On the other hand, if your elders are happy for you to get on the Internet to teach a particular point of view or to benefit the church-universal, by all means, blog away.
Maybe a better way to say it is this: only blog if it furthers what you were hired to do as a preacher. If the elders support you in blogging for the benefit of a larger audience than your congregation, go for it. But if you aren’t careful, blogging can be so time consuming that it keeps you from higher priorities.
If you blog, follow these tips —
4. Website. Your church must have a website and a URL that uses the church’s name (something easy to remember, such as “westsidecoc.org”). Even people my age no longer use the Yellow Pages to find a church. We all use Google, and if your church doesn’t have a web presence, then it doesn’t exist so far as visitors are concerned.
The website — especially the home page — needs to be designed for visitors and newcomers to town. It should include a map, street address, church phone number, E-mail address for church office and each minister, and a contact form.
It’s astonishing how often a church fails to post its phone number or street address or set up a map.
Set up a Members Only page so that you can post the church directory and other information that you shouldn’t share with the world.
5. Email and texts. When I became an elder, I was quite the Young Turk because I insisted that we be able to communicate by email. (You should have seen their expressions!) Now we also communicate by text messaging. We are quite the modern eldership! And this greatly speeds up getting word out about a death or other pastoral needs.
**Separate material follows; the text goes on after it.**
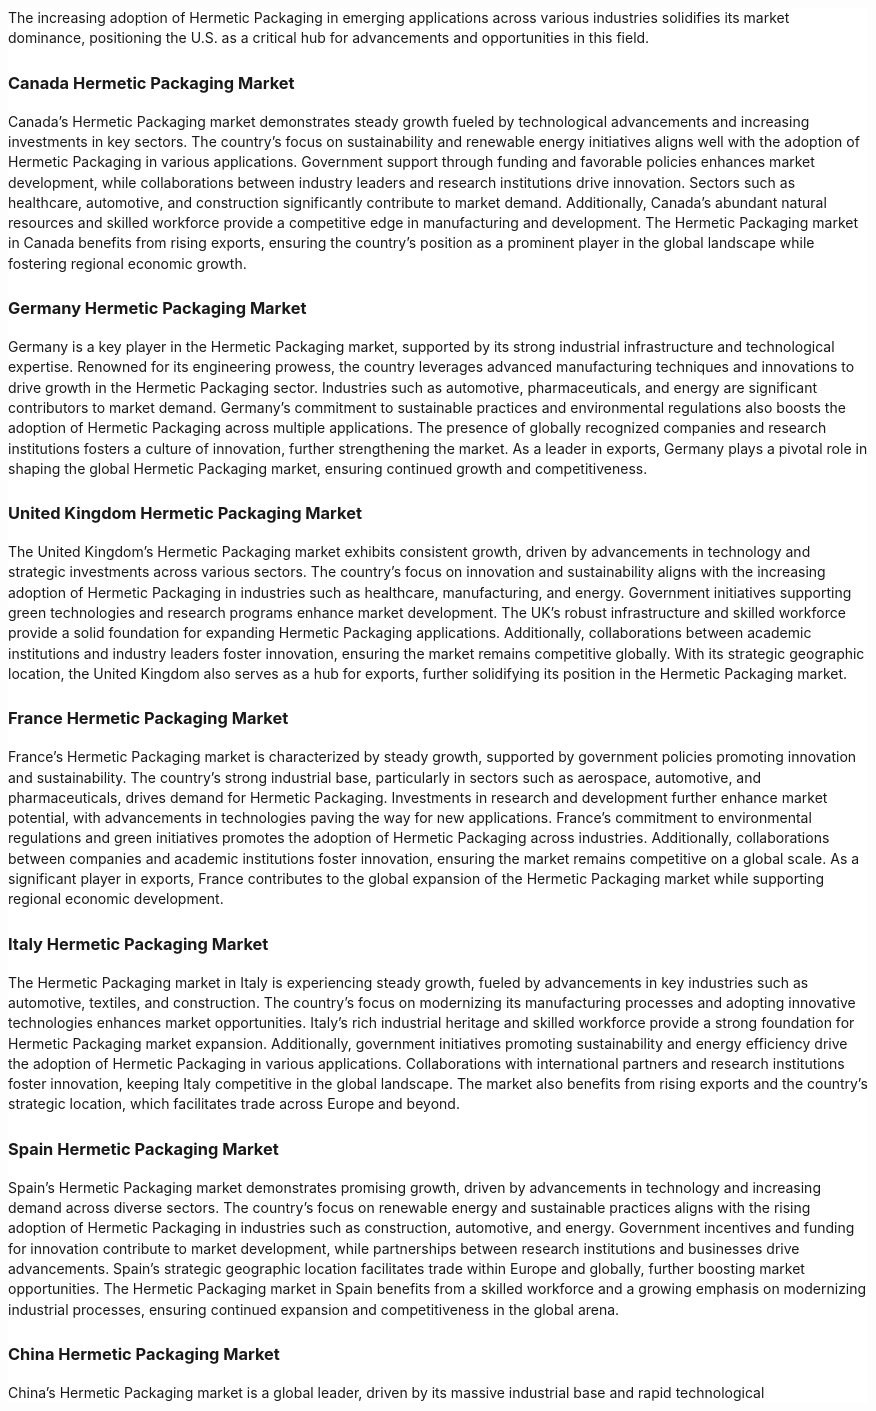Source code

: The increasing adoption of Hermetic Packaging in emerging applications across various industries solidifies its market dominance, positioning the U.S. as a critical hub for advancements and opportunities in this field.</p><h3>Canada Hermetic Packaging Market</h3><p>Canada&rsquo;s Hermetic Packaging market demonstrates steady growth fueled by technological advancements and increasing investments in key sectors. The country&rsquo;s focus on sustainability and renewable energy initiatives aligns well with the adoption of Hermetic Packaging in various applications. Government support through funding and favorable policies enhances market development, while collaborations between industry leaders and research institutions drive innovation. Sectors such as healthcare, automotive, and construction significantly contribute to market demand. Additionally, Canada&rsquo;s abundant natural resources and skilled workforce provide a competitive edge in manufacturing and development. The Hermetic Packaging market in Canada benefits from rising exports, ensuring the country&rsquo;s position as a prominent player in the global landscape while fostering regional economic growth.</p><h3>Germany Hermetic Packaging Market</h3><p>Germany is a key player in the Hermetic Packaging market, supported by its strong industrial infrastructure and technological expertise. Renowned for its engineering prowess, the country leverages advanced manufacturing techniques and innovations to drive growth in the Hermetic Packaging sector. Industries such as automotive, pharmaceuticals, and energy are significant contributors to market demand. Germany&rsquo;s commitment to sustainable practices and environmental regulations also boosts the adoption of Hermetic Packaging across multiple applications. The presence of globally recognized companies and research institutions fosters a culture of innovation, further strengthening the market. As a leader in exports, Germany plays a pivotal role in shaping the global Hermetic Packaging market, ensuring continued growth and competitiveness.</p><h3>United Kingdom Hermetic Packaging Market</h3><p>The United Kingdom&rsquo;s Hermetic Packaging market exhibits consistent growth, driven by advancements in technology and strategic investments across various sectors. The country&rsquo;s focus on innovation and sustainability aligns with the increasing adoption of Hermetic Packaging in industries such as healthcare, manufacturing, and energy. Government initiatives supporting green technologies and research programs enhance market development. The UK&rsquo;s robust infrastructure and skilled workforce provide a solid foundation for expanding Hermetic Packaging applications. Additionally, collaborations between academic institutions and industry leaders foster innovation, ensuring the market remains competitive globally. With its strategic geographic location, the United Kingdom also serves as a hub for exports, further solidifying its position in the Hermetic Packaging market.</p><h3>France Hermetic Packaging Market</h3><p>France&rsquo;s Hermetic Packaging market is characterized by steady growth, supported by government policies promoting innovation and sustainability. The country&rsquo;s strong industrial base, particularly in sectors such as aerospace, automotive, and pharmaceuticals, drives demand for Hermetic Packaging. Investments in research and development further enhance market potential, with advancements in technologies paving the way for new applications. France&rsquo;s commitment to environmental regulations and green initiatives promotes the adoption of Hermetic Packaging across industries. Additionally, collaborations between companies and academic institutions foster innovation, ensuring the market remains competitive on a global scale. As a significant player in exports, France contributes to the global expansion of the Hermetic Packaging market while supporting regional economic development.</p><h3>Italy Hermetic Packaging Market</h3><p>The Hermetic Packaging market in Italy is experiencing steady growth, fueled by advancements in key industries such as automotive, textiles, and construction. The country&rsquo;s focus on modernizing its manufacturing processes and adopting innovative technologies enhances market opportunities. Italy&rsquo;s rich industrial heritage and skilled workforce provide a strong foundation for Hermetic Packaging market expansion. Additionally, government initiatives promoting sustainability and energy efficiency drive the adoption of Hermetic Packaging in various applications. Collaborations with international partners and research institutions foster innovation, keeping Italy competitive in the global landscape. The market also benefits from rising exports and the country&rsquo;s strategic location, which facilitates trade across Europe and beyond.</p><h3>Spain Hermetic Packaging Market</h3><p>Spain&rsquo;s Hermetic Packaging market demonstrates promising growth, driven by advancements in technology and increasing demand across diverse sectors. The country&rsquo;s focus on renewable energy and sustainable practices aligns with the rising adoption of Hermetic Packaging in industries such as construction, automotive, and energy. Government incentives and funding for innovation contribute to market development, while partnerships between research institutions and businesses drive advancements. Spain&rsquo;s strategic geographic location facilitates trade within Europe and globally, further boosting market opportunities. The Hermetic Packaging market in Spain benefits from a skilled workforce and a growing emphasis on modernizing industrial processes, ensuring continued expansion and competitiveness in the global arena.</p><h3>China Hermetic Packaging Market</h3><p>China&rsquo;s Hermetic Packaging market is a global leader, driven by its massive industrial base and rapid technological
Everyone on the church staff should have an email address tied to the church’s URL (“email@example.com”). (AOL or Gmail addresses for professional staff is, well, unprofessional — and the cost is trivial.) No numerals in the name! And no email addresses shared between husbands and wives. Shared email promises a lack of confidentiality and requires the husband to turn in his man card. (The same rule applies for Facebook — Don’t embarrass yourself by sharing a page with your wife.)
Elders should have a cell phone number (with text capability) or email address posted on the church web site and in the church directory, as should ministers. Yes, the church should make sure the ministers are equipped with phones that text, especially youth and campus ministers. That’s how you talk with teens and college students these days.
6. Presence. Many years ago, I heard a sermon, by Patrick Mead, in which he explained that one of the greatest gifts we can give a friend or family member is our complete presence. Nowadays, we are so often interrupted — by the phone, text messages, emails, and other such things — it’s become rare for someone to enjoy our entire, truly undivided attention.
So here’s what may be the best way to use social media: when you meet with a friend or church member, pull out your phone, hit the “off” button, and be truly present.
Conclusion. The key is to only use social media to do those things that it’s best at. Don’t let social media replace home visits and phone calls when those would be better. And don’t let your blog do what Bible classes and sermons do better. Don’t fill your work hours with social media to avoid the challenges of day-to-day ministry. And don’t let social media interfere with being truly present.